Frequently asked questions

What is the AI capability deployment gap?
The gap is the difference between an occupation's theoretical AI exposure (what AI could do) and its observed exposure (what AI is actually doing). Data from Massenkoff and McCrory (2026) at Anthropic shows gaps ranging from 8 points (customer clerks, disruption now) to 61 points (ICT professionals, years of runway).
Why isn't AI replacing ICT workers faster?

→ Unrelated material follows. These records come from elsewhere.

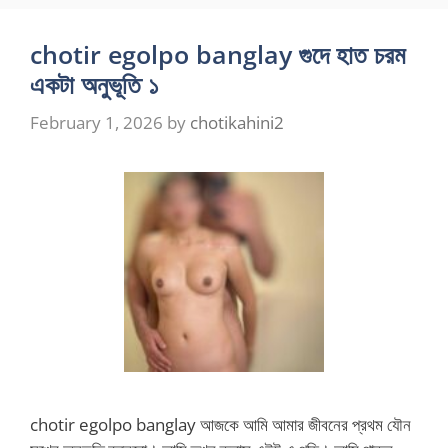
chotir egolpo banglay গুদে হাত চরম
একটা অনুভূতি ১
February 1, 2026
by
chotikahini2
chotir egolpo banglay আজকে আমি আমার জীবনের প্রথম যৌন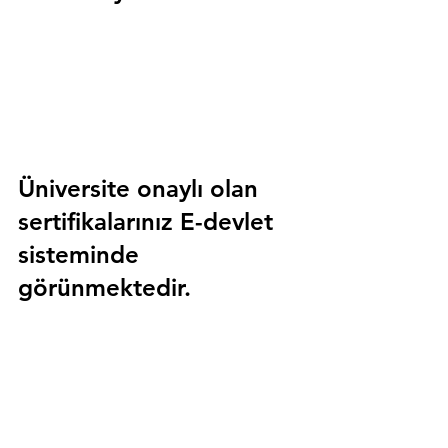
Üniversite onaylı olan 
sertifikalarınız E-devlet 
sisteminde 
görünmektedir.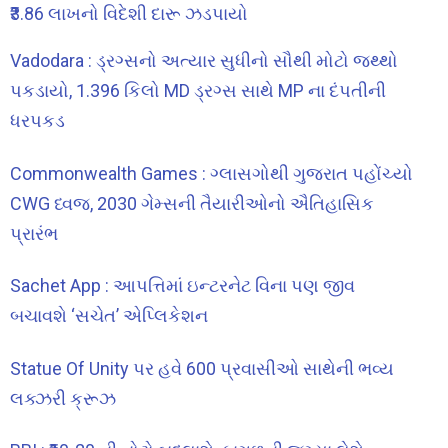
₹3.86 લાખનો વિદેશી દારૂ ઝડપાયો
Vadodara : ડ્રગ્સનો અત્યાર સુધીનો સૌથી મોટો જથ્થો
પકડાયો, 1.396 કિલો MD ડ્રગ્સ સાથે MP ના દંપતીની
ધરપકડ
Commonwealth Games : ગ્લાસગોથી ગુજરાત પહોંચ્યો
CWG ધ્વજ, 2030 ગેમ્સની તૈયારીઓનો ઐતિહાસિક
પ્રારંભ
Sachet App : આપત્તિમાં ઇન્ટરનેટ વિના પણ જીવ
બચાવશે ‘સચેત’ એપ્લિકેશન
Statue Of Unity પર હવે 600 પ્રવાસીઓ સાથેની ભવ્ય
લક્ઝરી ક્રૂઝ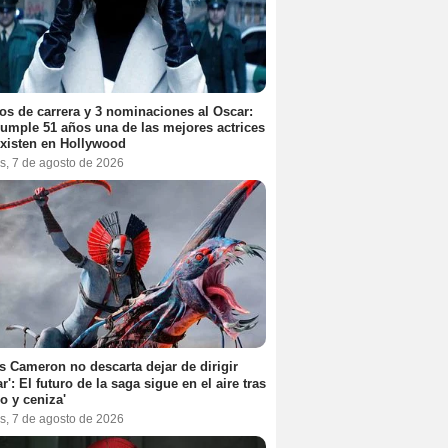
os de carrera y 3 nominaciones al Oscar:
umple 51 años una de las mejores actrices
xisten en Hollywood
s, 7 de agosto de 2026
 Cameron no descarta dejar de dirigir
ar': El futuro de la saga sigue en el aire tras
o y ceniza'
s, 7 de agosto de 2026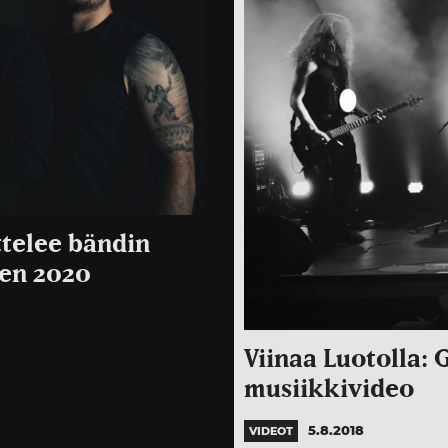
ttelee bändin
den 2020
Viinaa Luotolla: 
musiikkivideo
5.8.2018
VIDEOT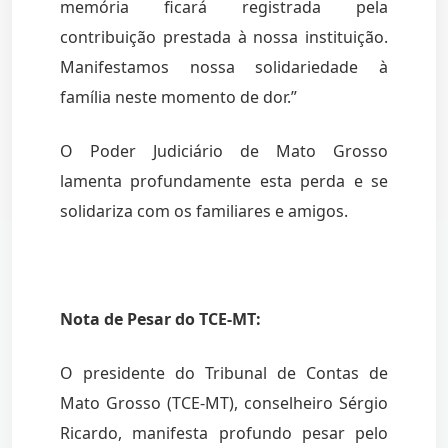
memória ficará registrada pela
contribuição prestada à nossa instituição.
Manifestamos nossa solidariedade à
família neste momento de dor.”
O Poder Judiciário de Mato Grosso
lamenta profundamente esta perda e se
solidariza com os familiares e amigos.
Nota de Pesar do TCE-MT:
O presidente do Tribunal de Contas de
Mato Grosso (TCE-MT), conselheiro Sérgio
Ricardo, manifesta profundo pesar pelo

ICT professionals have 94% theoretical exposure but only 33% observed - a 61-point gap. Enterprise compliance requirements, code review complexity, liability concerns, and the difficulty of replacing expert judgment slow deployment even when the technology exists. The gap will narrow, but it creates meaningful runway.
Which jobs are being disrupted by AI right now?
Customer service clerks have just an 8-point gap between theoretical (78%) and observed (70%) AI exposure. This is the smallest gap in Anthropic's 2026 research, meaning active disruption at scale is already underway - not a future projection.
How long does the deployment gap last?
The gap narrows as AI systems improve at the specific failure modes that created it. Customer clerks were once in a larger-gap position. No gap is permanent, but a 61-point gap typically represents 6 to 10 years of meaningful runway before deployment catches up with theoretical exposure.
Where does the capability deployment gap data come from?
The data comes from Massenkoff, M. and McCrory, E. (2026), Labor Market Impacts, published by Anthropic Research on March 5, 2026. It combines theoretical exposure estimates from Eloundou et al. (2023) with observed AI usage data from Anthropic's own systems.